Guy Debord lo vio con claridad, la vida ya no se limita a ser vivida, sino que se representa. Las imágenes dejaron de reflejar la realidad para convertirse en la realidad misma. Lo que las vanguardias habían querido fundir —arte y vida— se consumó, pero en su versión más amarga, la vida entera convertida en espectáculo.
Harun Farocki fue el testigo más lúcido de esta mutación. Sus imágenes operativas —cámaras de misiles, de fábricas, de vigilancia— mostraron que la técnica ya no registra: produce. El ojo técnico no observa, actúa, decide, fabrica verdad. En este régimen, la crítica visual queda absorbida en la misma maquinaria que pretendía desmontar.
Mientras tanto, la industria cultural aprendió a administrar la diferencia. El rock contestatario, la estética punk, las performances radicales, todo puede volverse moda, publicidad, mercancía. La disidencia se vende en las góndolas del espectáculo. Y lo mismo sucede en la política, el grito antisistema empaquetado como marca, la indignación como estrategia de marketing.

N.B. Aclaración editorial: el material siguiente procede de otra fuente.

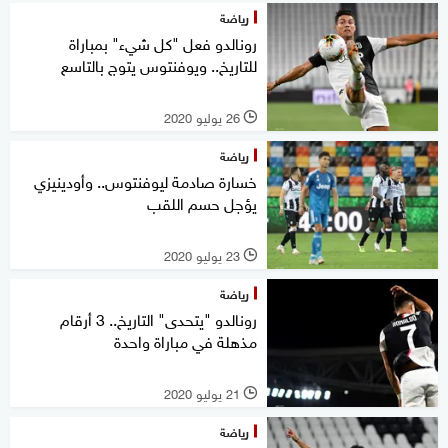
رياضة
رونالدو فعل "كل شيء" بمباراة
للتاريخ.. ويوفنتوس يتوج بالتاسع
26 يوليو 2020
l
رياضة
خسارة صادمة ليوفنتوس.. وأودينيزي
يؤجل حسم اللقب
23 يوليو 2020
l
رياضة
رونالدو "يتحدى" التاريخ.. 3 أرقام
مذهلة في مباراة واحدة
21 يوليو 2020
l
رياضة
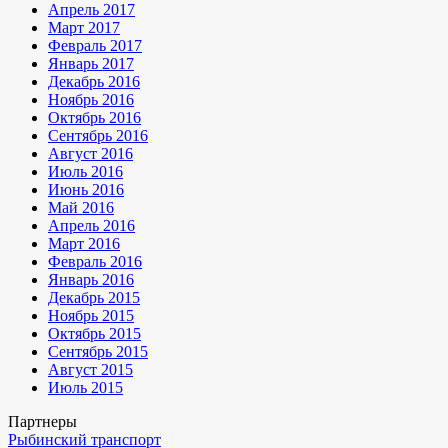
Апрель 2017
Март 2017
Февраль 2017
Январь 2017
Декабрь 2016
Ноябрь 2016
Октябрь 2016
Сентябрь 2016
Август 2016
Июль 2016
Июнь 2016
Май 2016
Апрель 2016
Март 2016
Февраль 2016
Январь 2016
Декабрь 2015
Ноябрь 2015
Октябрь 2015
Сентябрь 2015
Август 2015
Июль 2015
Партнеры
Рыбинский транспорт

De ahí que podamos hablar de fracaso. No porque las vanguardias no hayan existido, sino porque sobrevivieron en su forma más inofensiva. El escándalo de ayer se volvió tradición. La interrupción se volvió parte del guion.
No se trata de nostalgia. Nadie quiere repetir las vanguardias del siglo XX como un repertorio de fórmulas. El fracaso no está en su desaparición, sino en su domesticación. En el hecho de que la crítica se volvió un género cultural, un producto más en la vidriera. Lo que antes incomodaba ahora entretiene.

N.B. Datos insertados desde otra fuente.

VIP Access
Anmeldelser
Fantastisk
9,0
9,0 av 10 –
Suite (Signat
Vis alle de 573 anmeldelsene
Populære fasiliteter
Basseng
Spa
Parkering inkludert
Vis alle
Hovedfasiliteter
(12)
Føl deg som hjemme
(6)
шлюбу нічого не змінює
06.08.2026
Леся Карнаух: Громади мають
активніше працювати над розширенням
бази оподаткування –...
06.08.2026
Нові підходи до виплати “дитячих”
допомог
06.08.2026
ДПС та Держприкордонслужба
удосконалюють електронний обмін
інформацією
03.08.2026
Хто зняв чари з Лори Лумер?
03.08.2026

Esa es la paradoja de nuestro tiempo, crítica abundante pero neutralizada. Gestos “subversivos” que circulan dentro de un sistema que los prevé, los digiere y los administra. El capitalismo aprendió a mercantilizar incluso el rechazo al capitalismo.

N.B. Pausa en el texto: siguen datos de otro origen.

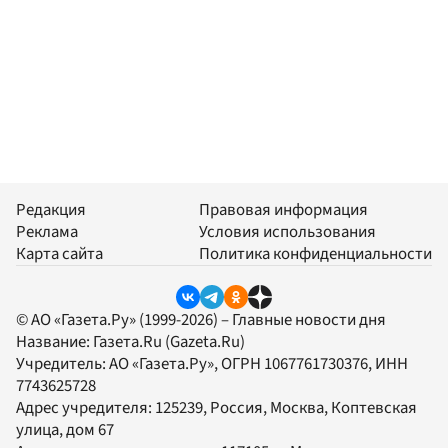
Редакция
Правовая информация
Реклама
Условия использования
Карта сайта
Политика конфиденциальности
© АО «Газета.Ру» (1999-2026) – Главные новости дня
Название:
Газета.Ru
(Gazeta.Ru)
Учредитель:
АО «Газета.Ру»
, ОГРН 1067761730376, ИНН
7743625728
Адрес учредителя: 125239, Россия, Москва, Коптевская
улица, дом 67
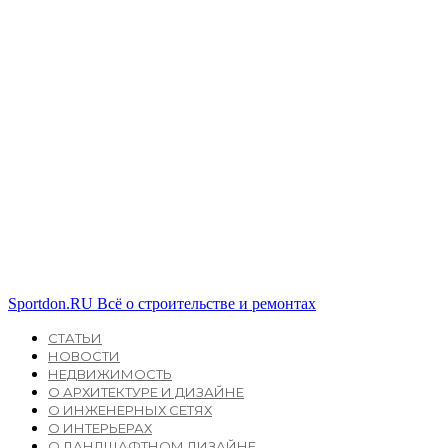
Sportdon.RU
Всё о строительстве и ремонтах
СТАТЬИ
НОВОСТИ
НЕДВИЖИМОСТЬ
О АРХИТЕКТУРЕ И ДИЗАЙНЕ
О ИНЖЕНЕРНЫХ СЕТЯХ
О ИНТЕРЬЕРАХ
О ЛАНДШАФТНОМ ДИЗАЙНЕ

Frente a eso, la tarea no es inventar una nueva vanguardia. Es interrumpir. Cortar el flujo, abrir grietas, insistir en espacios donde pensamiento, deseo e imaginación no sean inmediatamente domesticados.
La interrupción no promete un futuro reconciliado ni un paraíso estético. Es más modesta y más radical a la vez, no acumulación ni repetición, sino ruptura, salto, corte.
La vanguardia fracasó porque quiso fundirse con la vida y terminó disuelta en espectáculo. La interrupción, en cambio, no busca fundirse, busca abrir, desgarrar, intercalar. No promete una era nueva, sino apenas lo indispensable: un resquicio para imaginar otra cosa.
Ese resquicio es lo que hoy necesitamos. Y quizá ahí se encuentre el lugar de Fuga; no erigirse en una nueva vanguardia, sino en un gesto de interrupción. No ofrecer un programa cerrado, sino abrir la grieta donde todavía se puede pensar, imaginar, desear. Donde el guion del espectáculo no se cumpla del todo.